Everyone deserves to have the right to speak their minds, but what is the point of doing so if no one will hear what you have to say? Being a good listener to a friend helps build trust, and with that trust in that what they say will be heard, a foundation is created between these friends. By being able to listen to someone, it says to that person, “I am here if you need an ear to explode into. You can trust me to be there for you.”

In the fourth step, we are reminded that it is better to give than to receive. Being able to help someone in their times of need, major or minor needs, shows love and character, and sometimes is not easy to do. One can’t just run out the door at their work place because their friend just called saying their dog died, but there are other ways to help a friend. Say you will drop off forms for them because they are running late, offer to pick up their kids from school, or make a promise you will take them to a counselor after work to help them cope with a sudden loss.

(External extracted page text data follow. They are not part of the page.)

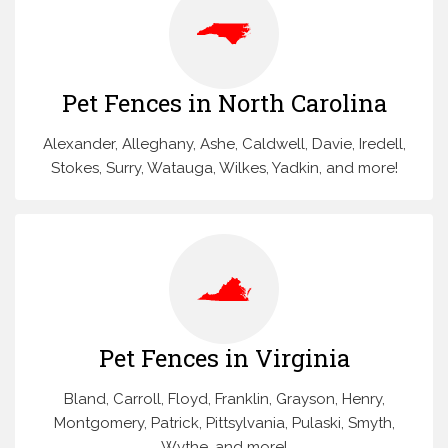
Pet Fences in North Carolina
Alexander, Alleghany, Ashe, Caldwell, Davie, Iredell,
Stokes, Surry, Watauga, Wilkes, Yadkin, and more!
Pet Fences in Virginia
Bland, Carroll, Floyd, Franklin, Grayson, Henry,
Montgomery, Patrick, Pittsylvania, Pulaski, Smyth,
Wythe, and more!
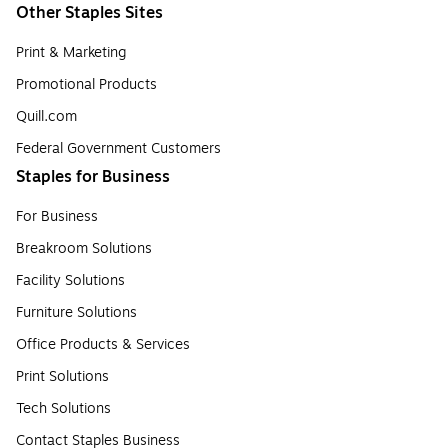
Other Staples Sites
Print & Marketing
Promotional Products
Quill.com
Federal Government Customers
Staples for Business
For Business
Breakroom Solutions
Facility Solutions
Furniture Solutions
Office Products & Services
Print Solutions
Tech Solutions
Contact Staples Business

“Especially when it comes from the heart, these sorts of actions are investments in your friendship,” said Otoba.

Helping someone else, of course, takes time away from you, but if you gain a plateful of gratitude afterwards, shouldn't that be just as rewarding as a paycheck?

Learning the ability to forgive, and not to hold grudges against an old friend is a part of everyday life, and a constant challenge.

As Otoba’s fifth and final step, he explains “Since we are all human, it is impossible for us to live together without hurting or offending one another at one point or the other. So when a friend hurts you, let him/her know about it immediately. Piled up grudges have a way of cultivating hatred, slowly.”

If you hold a grudge against someone, you let your hurt emotions stand in the way of happiness, and who wants to be around someone who is an emotional, angry wreck? I sure wouldn’t want to be around that person. Grudges can play on the minds of the hurt and cause them to think “well, if this person hurt me this way, so will everyone else.” If a friend apologizes, and is sincere, forgive them. Every friend fights and argues, but it’s not worth the energy to remain angry.

Otoba’s five steps to a successful friendship are merely suggestions towards being a better friend to other people. They are not the only suggestions out there, and none help contribute to a miracle formula for the perfect friendship either. It’s up to the common person to decide whether to take the advice or not, and it’s up to that same person to decide how to approach the advice.

In short, some say that the best way to have a friend is to be a friend. Based on Otoba’s steps, are you being a good friend?